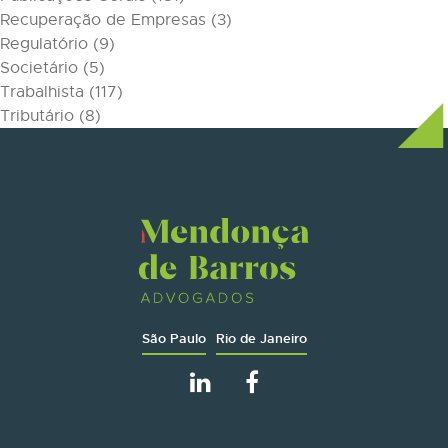
Recuperação de Empresas
(3)
Regulatório
(9)
Societário
(5)
Trabalhista
(117)
Tributário
(8)
São Paulo
Rio de Janeiro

◇ ◇ ◇

Instructions for the task - Could you print every line of text from the rows above, unchanged and in order, leaving out the pictures?

Solution -
Recuperação de Empresas
(3)
Regulatório
(9)
Societário
(5)
Trabalhista
(117)
Tributário
(8)
São Paulo
Rio de Janeiro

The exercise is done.